20 nov 2025, 14:41 Tempo de leitura: 2 minutos, 55 segundos
Deputado estadual Prof. Josemar relembra a história de Palmares, critica as chacinas no Rio e reafirma o mandato como instrumento de luta antirracista.
O Dia da Consciência Negra não é apenas uma reflexão no calendário; é um compromisso ancestral que carrego como professor, parlamentar e filho da diáspora africana. Todo 20 de novembro me atravessa como memória, denúncia e responsabilidade.
Estive no Ato Ecumênico no Monumento a Zumbi dos Palmares e, mais tarde, marchei ao lado do povo na XIV Marcha da Periferia. Esses espaços não são cerimônias ou rituais vazios: são reencontros com nossa história, reencontros com a força coletiva que nos manteve vivos diante de séculos de violência. Quando piso nesse chão sagrado, lembro que Zumbi, Dandara e tantos nomes apagados pela história plantaram sementes que ainda germinam em cada favela, quilombo urbano, terreiro e escola deste país.

Foto: Danielle Marinho
E por que o 20 de novembro? Porque é o dia que marca o assassinato de Zumbi do Palmares, em 1695, mas não marca o fim de nada. Palmares não acabou ali. Palmares era um grande reino clandestino, construído na Serra da Barriga, entre Alagoas e Pernambuco, com aldeias auto-organizadas. Resistiu por mais de cem anos contra portugueses e holandeses. Resistiu porque o povo negro nunca aceitou ser escravizado, nunca foi passivo, nunca deixou de lutar.

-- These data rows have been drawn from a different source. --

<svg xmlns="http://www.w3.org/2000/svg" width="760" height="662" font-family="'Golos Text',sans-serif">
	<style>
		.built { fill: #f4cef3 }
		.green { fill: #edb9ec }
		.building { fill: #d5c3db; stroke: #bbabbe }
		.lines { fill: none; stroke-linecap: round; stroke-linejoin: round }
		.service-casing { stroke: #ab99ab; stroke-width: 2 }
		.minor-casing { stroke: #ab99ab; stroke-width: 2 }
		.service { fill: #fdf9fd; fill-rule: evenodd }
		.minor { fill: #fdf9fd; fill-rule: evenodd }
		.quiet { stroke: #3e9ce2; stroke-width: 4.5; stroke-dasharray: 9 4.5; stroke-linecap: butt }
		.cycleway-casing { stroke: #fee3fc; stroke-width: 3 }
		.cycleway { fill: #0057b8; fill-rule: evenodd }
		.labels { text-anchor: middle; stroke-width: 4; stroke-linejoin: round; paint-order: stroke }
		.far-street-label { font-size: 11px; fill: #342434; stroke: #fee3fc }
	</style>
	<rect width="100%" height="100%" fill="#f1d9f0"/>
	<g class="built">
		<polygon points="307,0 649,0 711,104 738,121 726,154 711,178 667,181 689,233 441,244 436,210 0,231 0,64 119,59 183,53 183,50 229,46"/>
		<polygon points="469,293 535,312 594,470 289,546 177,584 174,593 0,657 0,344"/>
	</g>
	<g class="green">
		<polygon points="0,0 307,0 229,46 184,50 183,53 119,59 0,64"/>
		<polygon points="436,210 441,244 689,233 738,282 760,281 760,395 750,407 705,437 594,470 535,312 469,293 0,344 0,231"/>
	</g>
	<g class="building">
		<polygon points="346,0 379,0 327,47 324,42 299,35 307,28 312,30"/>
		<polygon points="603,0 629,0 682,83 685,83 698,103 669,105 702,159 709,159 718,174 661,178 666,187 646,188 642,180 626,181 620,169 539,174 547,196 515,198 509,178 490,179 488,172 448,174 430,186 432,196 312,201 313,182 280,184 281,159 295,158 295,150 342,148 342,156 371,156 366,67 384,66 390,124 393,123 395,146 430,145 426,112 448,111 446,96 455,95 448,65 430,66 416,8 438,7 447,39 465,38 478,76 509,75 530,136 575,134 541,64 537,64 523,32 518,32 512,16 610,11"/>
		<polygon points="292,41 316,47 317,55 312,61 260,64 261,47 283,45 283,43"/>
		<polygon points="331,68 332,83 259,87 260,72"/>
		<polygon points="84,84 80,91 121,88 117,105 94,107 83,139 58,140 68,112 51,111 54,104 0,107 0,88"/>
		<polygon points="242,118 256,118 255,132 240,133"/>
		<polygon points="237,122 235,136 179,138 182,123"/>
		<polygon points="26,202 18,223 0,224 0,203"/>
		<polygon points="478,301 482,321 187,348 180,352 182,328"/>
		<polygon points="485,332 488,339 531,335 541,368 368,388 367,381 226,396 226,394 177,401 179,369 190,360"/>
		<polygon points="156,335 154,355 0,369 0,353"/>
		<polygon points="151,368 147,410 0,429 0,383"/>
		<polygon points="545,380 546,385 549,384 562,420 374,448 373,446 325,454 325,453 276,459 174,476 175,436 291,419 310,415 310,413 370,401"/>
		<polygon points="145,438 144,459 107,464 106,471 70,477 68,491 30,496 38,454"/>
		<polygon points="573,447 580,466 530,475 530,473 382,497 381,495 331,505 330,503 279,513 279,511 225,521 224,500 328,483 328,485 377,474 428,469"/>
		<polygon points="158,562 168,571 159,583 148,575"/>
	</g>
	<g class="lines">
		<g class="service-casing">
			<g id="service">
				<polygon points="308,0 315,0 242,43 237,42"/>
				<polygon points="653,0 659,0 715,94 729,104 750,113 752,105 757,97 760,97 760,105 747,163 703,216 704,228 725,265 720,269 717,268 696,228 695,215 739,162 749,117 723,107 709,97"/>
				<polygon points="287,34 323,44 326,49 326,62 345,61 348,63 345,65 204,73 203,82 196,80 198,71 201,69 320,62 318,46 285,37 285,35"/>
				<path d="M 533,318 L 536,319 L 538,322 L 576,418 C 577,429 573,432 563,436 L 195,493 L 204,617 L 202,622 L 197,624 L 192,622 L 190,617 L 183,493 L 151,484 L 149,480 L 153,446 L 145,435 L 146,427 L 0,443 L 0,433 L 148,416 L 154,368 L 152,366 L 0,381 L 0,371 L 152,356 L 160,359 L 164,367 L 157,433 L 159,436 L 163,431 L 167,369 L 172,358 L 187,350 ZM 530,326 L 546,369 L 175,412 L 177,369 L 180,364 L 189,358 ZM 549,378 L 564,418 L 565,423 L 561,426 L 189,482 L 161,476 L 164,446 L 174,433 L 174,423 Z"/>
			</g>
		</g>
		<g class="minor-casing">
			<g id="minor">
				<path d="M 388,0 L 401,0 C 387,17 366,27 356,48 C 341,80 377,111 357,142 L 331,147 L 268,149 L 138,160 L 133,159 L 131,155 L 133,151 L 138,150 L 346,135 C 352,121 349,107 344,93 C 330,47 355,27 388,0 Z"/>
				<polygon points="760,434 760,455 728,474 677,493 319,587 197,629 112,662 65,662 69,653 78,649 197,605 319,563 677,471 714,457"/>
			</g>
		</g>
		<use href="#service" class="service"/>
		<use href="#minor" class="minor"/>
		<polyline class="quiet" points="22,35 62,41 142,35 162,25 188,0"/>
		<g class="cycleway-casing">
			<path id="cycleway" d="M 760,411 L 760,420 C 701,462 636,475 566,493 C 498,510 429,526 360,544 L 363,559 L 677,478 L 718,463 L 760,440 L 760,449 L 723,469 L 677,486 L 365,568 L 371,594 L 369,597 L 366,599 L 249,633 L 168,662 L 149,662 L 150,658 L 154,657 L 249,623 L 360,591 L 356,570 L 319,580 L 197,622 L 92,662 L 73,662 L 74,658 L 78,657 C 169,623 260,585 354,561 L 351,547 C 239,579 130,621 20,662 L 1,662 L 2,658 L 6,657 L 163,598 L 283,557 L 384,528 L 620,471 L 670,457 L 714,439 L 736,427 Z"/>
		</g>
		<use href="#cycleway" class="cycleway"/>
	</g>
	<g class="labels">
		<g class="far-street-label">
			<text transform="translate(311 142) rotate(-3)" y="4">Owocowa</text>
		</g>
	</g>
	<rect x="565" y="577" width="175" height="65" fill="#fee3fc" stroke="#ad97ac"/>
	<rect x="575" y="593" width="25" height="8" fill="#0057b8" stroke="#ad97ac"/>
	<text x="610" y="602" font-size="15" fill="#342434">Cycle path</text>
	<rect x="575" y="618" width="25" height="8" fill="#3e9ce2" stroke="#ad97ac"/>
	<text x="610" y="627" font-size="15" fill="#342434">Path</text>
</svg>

Esse legado faz do 20 de novembro uma convocação. E, infelizmente, neste ano, essa convocação vem carregada de dor. O Novembro Negro começou marcado por mais uma chacina promovida pelo governo Cláudio Castro. Cento e vinte e uma vidas negras interrompidas! Vidas que não voltarão! Não podemos naturalizar isso. Chacina não é política pública. Terror de Estado não é segurança. E não existe “pena de morte” no Brasil. O que existe é a seletividade racial que define quem vive e quem morre, quem é visto como cidadão e quem é tratado como alvo.
Eu nunca vi uma operação policial letal em bairros ricos e majoritariamente brancos. Nunca vi o aparato do Estado avançar com essa violência sobre Leblon, Ipanema ou Barra da Tijuca. Mas vejo, repetidas vezes, a juventude negra sendo criminalizada, camelôs tratados como inimigos, ocupações de moradia reprimidas como se pobreza fosse crime, e balas “perdidas” que sempre encontram o mesmo destino: nossos corpos.
Por isso, quando marcho no 20 de novembro, não marcho apenas pela memória, marcho pelo presente e pelo futuro. Marcho por políticas públicas reais, por dignidade, por direitos. Marcho por reparação histórica. Marcho porque nosso povo merece viver.
No meu mandato, tenho me dedicado a isso. À luta pelas cotas raciais. À construção de políticas de combate ao racismo. À denúncia constante da violência estatal que tenta nos silenciar. À busca por leis como a Lei Vini Júnior, que enfrenta as estruturas racistas que insistem em nos ferir.
A Consciência Negra é um compromisso diário. É o dever de honrar quem veio antes de nós e proteger quem virá depois. É garantir que os nomes de Zumbi, Dandara, dos quilombos de ontem e das periferias de hoje, continuem vivos.
Eu sigo comprometido. No Parlamento, nas ruas, nas escolas, nas favelas e em cada território onde o povo negro resiste. Porque enquanto houver injustiça, enquanto houver desigualdade, enquanto houver racismo, o 20 de novembro não é um dia, é uma necessidade histórica!